◆ Problem to solve
The task calls for the lines from the start of the entries below through the line with "हम उम्मीद करते", given again verbatim, with every picture dropped.

◆ Data shown
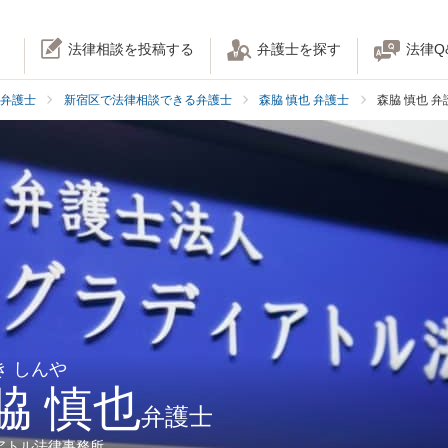
法律相談を投稿する
弁護士を探す
法律Q
弁護士
新宿区で法律相談できる弁護士
森脇 慎也 弁護士
森脇 慎也 
き しんや
脇 慎也
弁護士
アトル法律事務所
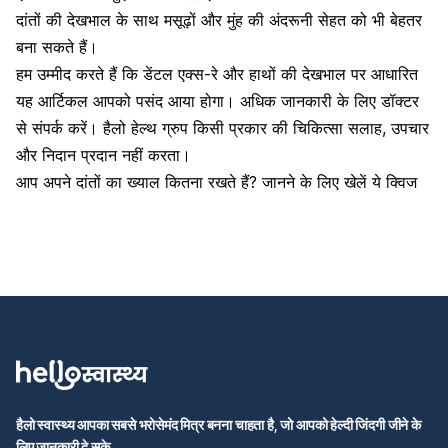
दांतों की देखभाल के साथ मसूढ़ों और मुंह की अंदरूनी सेहत को भी बेहतर
बना सकते हैं।
हम उम्मीद करते हैं कि डेंटल एक्स-रे और हाथों की देखभाल पर आधारित
यह आर्टिकल आपको पसंद आया होगा। अधिक जानकारी के लिए डॉक्टर
से संपर्क करें। हैलो हेल्थ ग्रुप किसी प्रकार की चिकित्सा सलाह, उपचार
और निदान प्रदान नहीं करता।
आप अपने दांतों का ख्याल कितना रखते हैं? जानने के लिए खेलें ये क्विज
हैलो स्वास्थ्य आपका सबसे भरोसेमंद मित्र बनना चाहता है, जो आपको हेल्दी जिंदगी जीने के
लिए जानकारी दे सके.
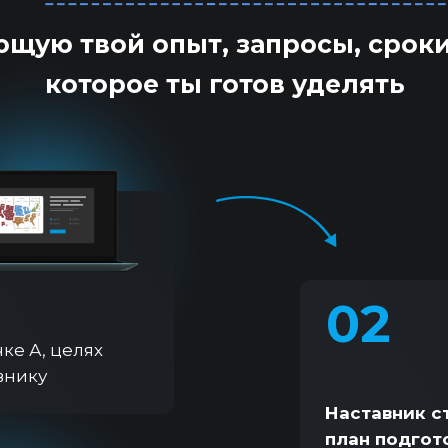
щую твой опыт, запросы, сроки
которое ты готов уделять
02
ке А, целях
внику
Наставник с
план подгот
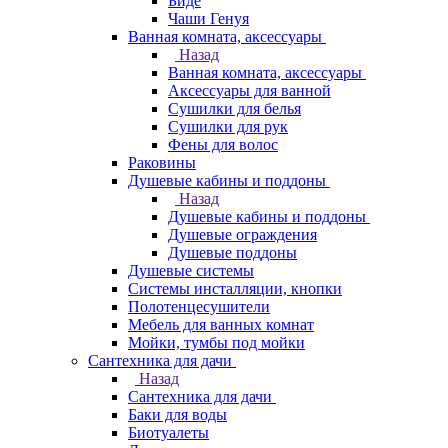
Биде
Чаши Генуя
Ванная комната, аксессуары
Назад
Ванная комната, аксессуары
Аксессуары для ванной
Сушилки для белья
Сушилки для рук
Фены для волос
Раковины
Душевые кабины и поддоны
Назад
Душевые кабины и поддоны
Душевые ограждения
Душевые поддоны
Душевые системы
Системы инсталляции, кнопки
Полотенцесушители
Мебель для ванных комнат
Мойки, тумбы под мойки
Сантехника для дачи
Назад
Сантехника для дачи
Баки для воды
Биотуалеты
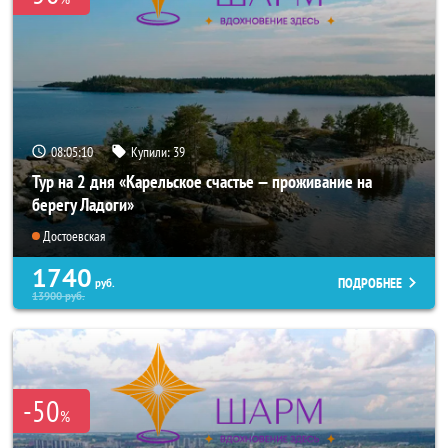
08:05:09
Купили:
39
Тур на 2 дня «Карельское счастье — проживание на
берегу Ладоги»
Достоевская
1740
ПОДРОБНЕЕ
руб.
13900
руб.
-50
%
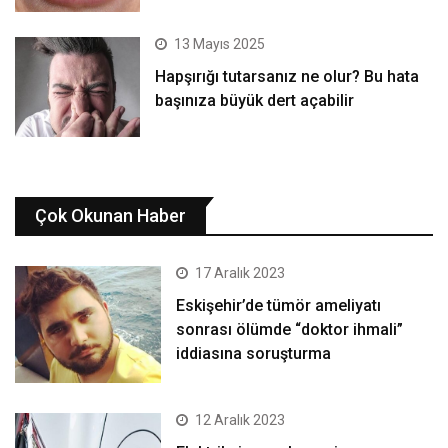
13 Mayıs 2025
Hapşırığı tutarsanız ne olur? Bu hata
başınıza büyük dert açabilir
Çok Okunan Haber
17 Aralık 2023
Eskişehir’de tümör ameliyatı
sonrası ölümde “doktor ihmali”
iddiasına soruşturma
12 Aralık 2023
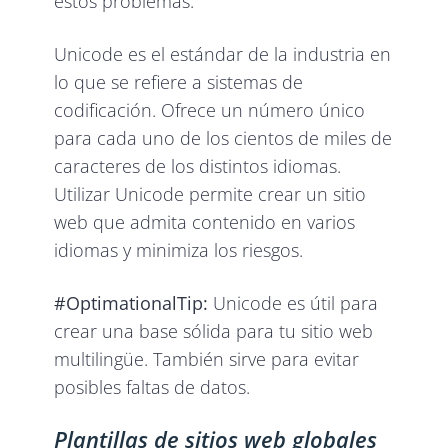
estos problemas.
Unicode es el estándar de la industria en
lo que se refiere a sistemas de
codificación. Ofrece un número único
para cada uno de los cientos de miles de
caracteres de los distintos idiomas.
Utilizar Unicode permite crear un sitio
web que admita contenido en varios
idiomas y minimiza los riesgos.
#OptimationalTip:
Unicode es útil para
crear una base sólida para tu sitio web
multilingüe. También sirve para evitar
posibles faltas de datos.
Plantillas de sitios web globales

◆ Result of this task
法律相談を投稿する
弁護士を探す
法律Q
弁護士
新宿区で法律相談できる弁護士
森脇 慎也 弁護士
森脇 慎也 
き しんや
脇 慎也
弁護士
アトル法律事務所
दांतों की देखभाल के साथ मसूढ़ों और मुंह की अंदरूनी सेहत को भी बेहतर
बना सकते हैं।
हम उम्मीद करते हैं कि डेंटल एक्स-रे और हाथों की देखभाल पर आधारित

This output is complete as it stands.